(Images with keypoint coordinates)
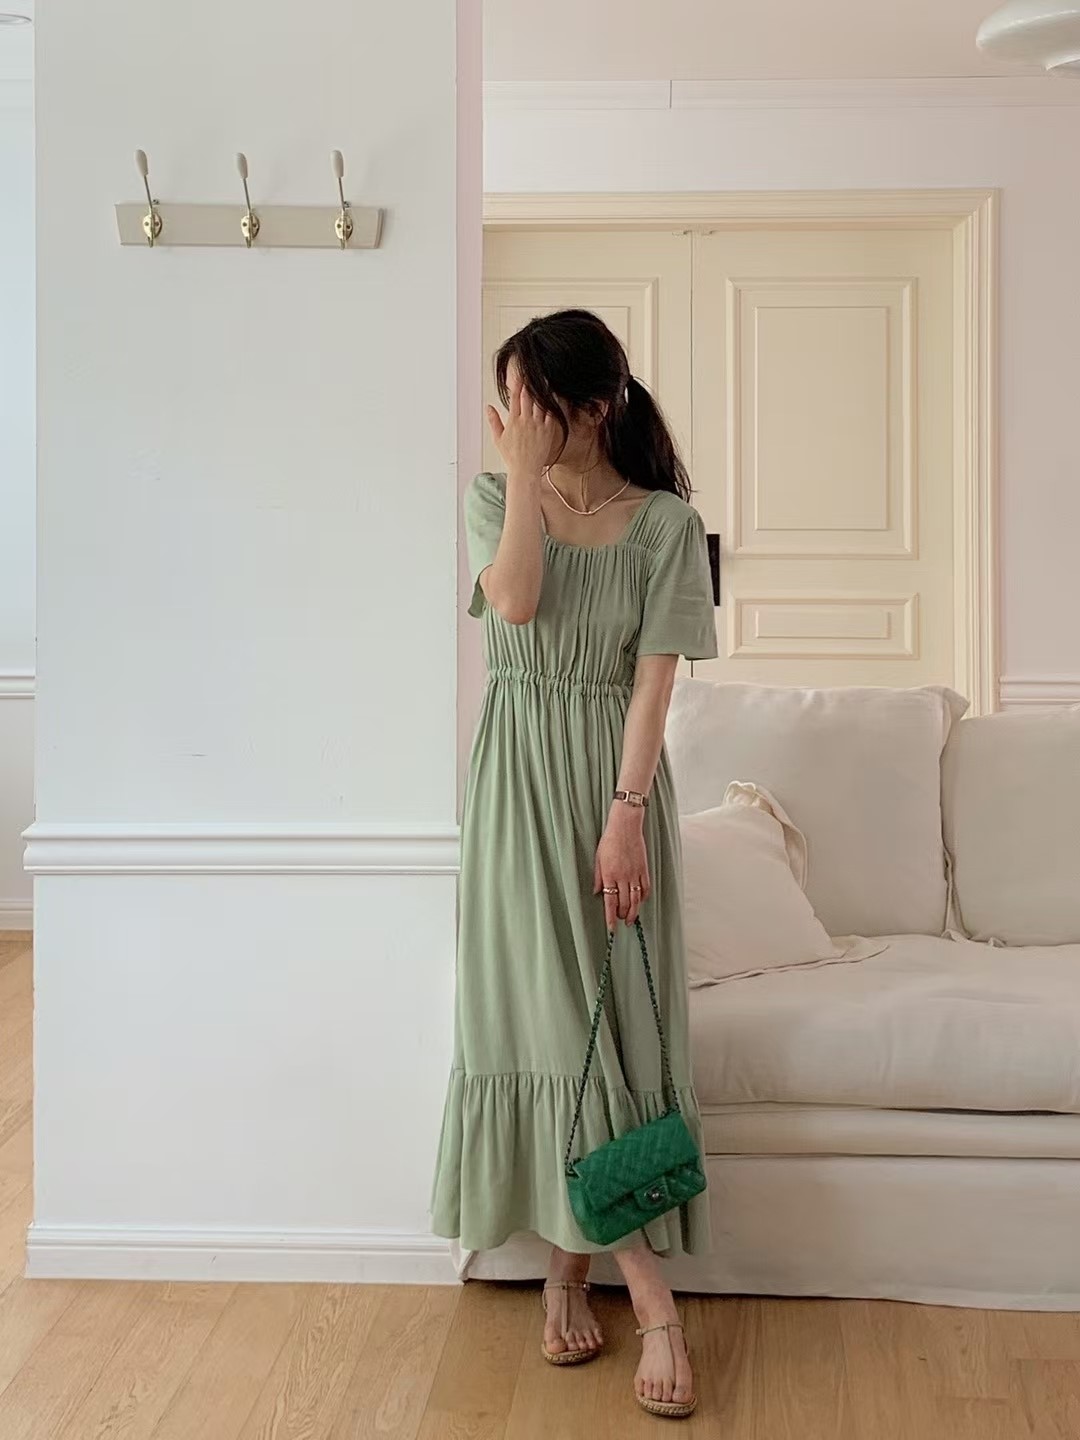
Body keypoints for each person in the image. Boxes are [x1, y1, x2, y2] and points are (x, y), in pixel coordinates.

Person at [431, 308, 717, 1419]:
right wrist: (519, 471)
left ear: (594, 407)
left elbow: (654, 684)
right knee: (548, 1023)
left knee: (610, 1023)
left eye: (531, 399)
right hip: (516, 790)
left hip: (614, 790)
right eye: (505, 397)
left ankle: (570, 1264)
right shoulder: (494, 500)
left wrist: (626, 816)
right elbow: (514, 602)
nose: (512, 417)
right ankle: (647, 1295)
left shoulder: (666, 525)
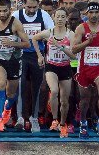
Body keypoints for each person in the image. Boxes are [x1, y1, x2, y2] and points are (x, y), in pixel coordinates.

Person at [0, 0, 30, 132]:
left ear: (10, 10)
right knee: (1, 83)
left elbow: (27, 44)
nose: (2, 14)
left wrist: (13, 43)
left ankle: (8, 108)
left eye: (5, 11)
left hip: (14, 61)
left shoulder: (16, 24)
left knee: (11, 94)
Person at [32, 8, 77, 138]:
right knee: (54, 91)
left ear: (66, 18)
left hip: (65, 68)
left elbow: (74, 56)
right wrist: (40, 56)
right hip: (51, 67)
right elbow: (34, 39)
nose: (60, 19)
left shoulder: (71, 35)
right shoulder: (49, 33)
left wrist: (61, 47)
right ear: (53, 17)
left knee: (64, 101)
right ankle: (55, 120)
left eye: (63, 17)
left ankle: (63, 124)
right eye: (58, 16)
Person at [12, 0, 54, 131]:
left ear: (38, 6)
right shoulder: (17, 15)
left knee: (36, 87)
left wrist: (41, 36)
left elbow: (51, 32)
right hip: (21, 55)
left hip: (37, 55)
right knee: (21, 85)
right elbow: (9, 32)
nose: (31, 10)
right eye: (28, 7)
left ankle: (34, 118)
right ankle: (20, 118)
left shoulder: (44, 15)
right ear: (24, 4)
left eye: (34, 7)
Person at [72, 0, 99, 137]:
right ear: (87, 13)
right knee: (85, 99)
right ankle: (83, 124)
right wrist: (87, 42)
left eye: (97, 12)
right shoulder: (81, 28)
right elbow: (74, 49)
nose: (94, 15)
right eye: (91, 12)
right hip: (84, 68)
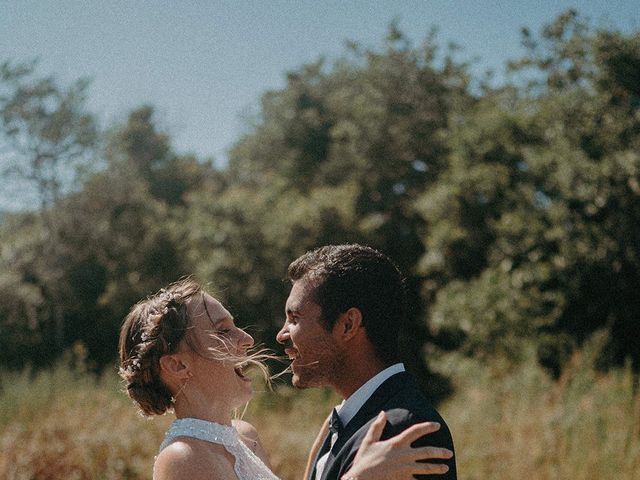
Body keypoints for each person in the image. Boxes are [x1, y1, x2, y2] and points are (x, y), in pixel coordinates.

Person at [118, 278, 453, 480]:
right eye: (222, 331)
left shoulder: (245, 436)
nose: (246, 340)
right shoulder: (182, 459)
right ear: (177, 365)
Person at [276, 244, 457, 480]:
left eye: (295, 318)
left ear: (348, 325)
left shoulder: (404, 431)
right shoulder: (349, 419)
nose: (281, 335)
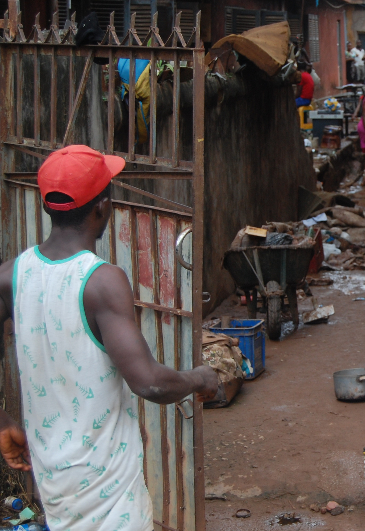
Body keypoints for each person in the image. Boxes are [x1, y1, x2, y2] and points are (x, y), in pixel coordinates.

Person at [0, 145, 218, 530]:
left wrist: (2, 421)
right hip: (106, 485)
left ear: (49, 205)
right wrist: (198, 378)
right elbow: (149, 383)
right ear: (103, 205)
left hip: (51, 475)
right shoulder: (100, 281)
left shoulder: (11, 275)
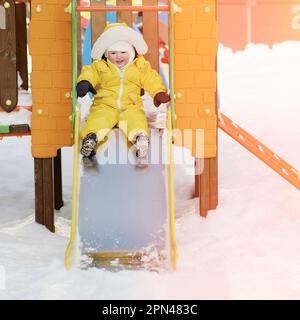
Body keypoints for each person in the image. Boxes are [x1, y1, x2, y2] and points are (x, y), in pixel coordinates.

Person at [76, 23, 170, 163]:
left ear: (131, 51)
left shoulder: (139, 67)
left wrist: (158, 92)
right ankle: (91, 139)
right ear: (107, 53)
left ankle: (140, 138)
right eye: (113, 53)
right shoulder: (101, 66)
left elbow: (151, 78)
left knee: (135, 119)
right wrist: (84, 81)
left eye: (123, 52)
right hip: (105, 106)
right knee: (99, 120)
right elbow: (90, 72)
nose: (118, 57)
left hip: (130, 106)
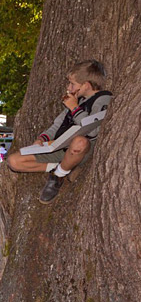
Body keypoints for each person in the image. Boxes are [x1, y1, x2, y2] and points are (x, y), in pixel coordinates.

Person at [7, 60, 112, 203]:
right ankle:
...
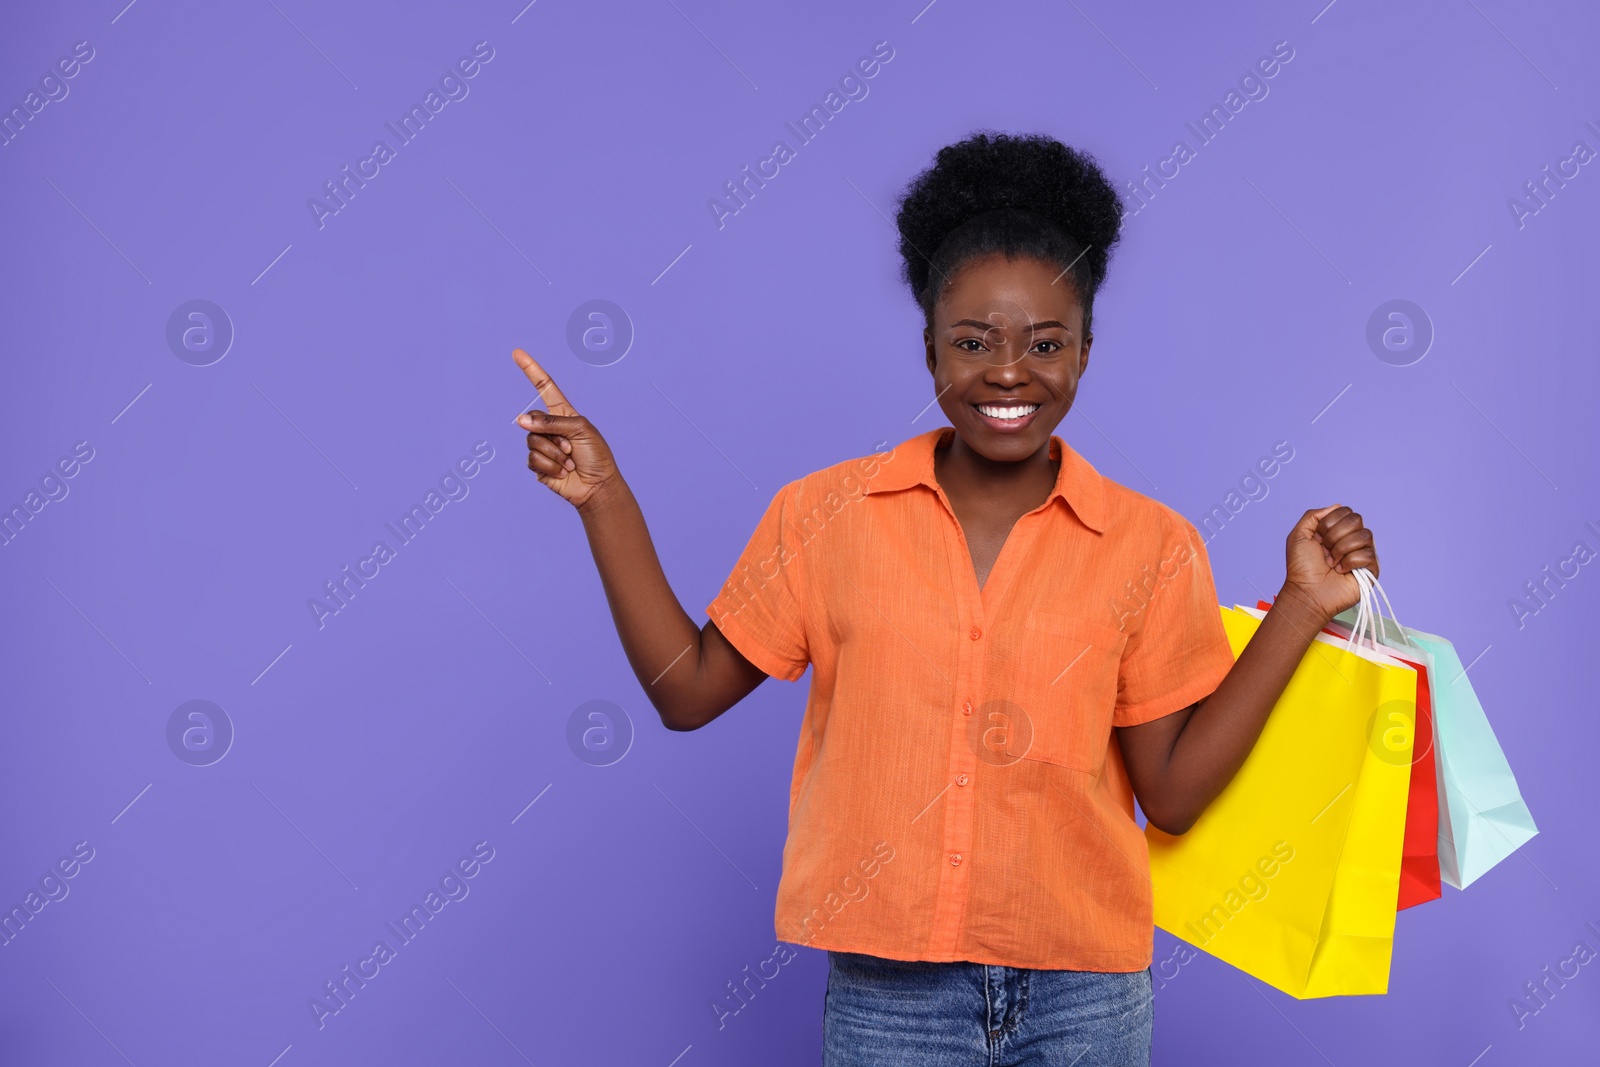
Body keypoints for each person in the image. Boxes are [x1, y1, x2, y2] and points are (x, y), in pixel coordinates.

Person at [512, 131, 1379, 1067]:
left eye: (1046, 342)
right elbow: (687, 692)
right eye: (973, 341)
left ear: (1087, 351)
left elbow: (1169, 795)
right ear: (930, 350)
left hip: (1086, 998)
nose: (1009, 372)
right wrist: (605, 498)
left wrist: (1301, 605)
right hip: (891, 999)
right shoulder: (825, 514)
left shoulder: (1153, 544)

(Exercise requirements) What's needed is an exact copy of the records above from the line containing "left eye: (63, 17)" down to the line containing "left wrist: (2, 421)", both included, without any pictures.

(Written response)
left eye: (63, 17)
left ankle: (63, 124)
right eye: (58, 16)
Person at [12, 0, 54, 131]:
left ear: (38, 6)
right shoulder: (17, 15)
left knee: (36, 87)
left wrist: (41, 36)
left elbow: (51, 32)
right hip: (21, 55)
left hip: (37, 55)
right knee: (21, 85)
right elbow: (9, 32)
nose: (31, 10)
right eye: (28, 7)
left ankle: (34, 118)
right ankle: (20, 118)
left shoulder: (44, 15)
right ear: (24, 4)
left eye: (34, 7)
Person at [72, 0, 99, 137]:
right ear: (87, 13)
right knee: (85, 99)
right ankle: (83, 124)
right wrist: (87, 42)
left eye: (97, 12)
right shoulder: (81, 28)
right elbow: (74, 49)
nose: (94, 15)
right eye: (91, 12)
right hip: (84, 68)
Body keypoints for each person in the image. Boxes are [x1, y1, x2, y2] and points are (x, y), in pixel coordinates.

Person at [118, 278, 453, 480]:
right eye: (222, 331)
left shoulder: (245, 436)
nose: (246, 340)
right shoulder: (182, 459)
right ear: (177, 365)
Person at [276, 244, 457, 480]:
left eye: (295, 318)
left ear: (348, 325)
left shoulder: (404, 431)
right shoulder: (349, 419)
nose: (281, 335)
Body keypoints for each person in the image. Boxes are [x1, y1, x2, y2] and points are (x, y), in pixel coordinates.

Person at [0, 145, 218, 530]:
left wrist: (2, 421)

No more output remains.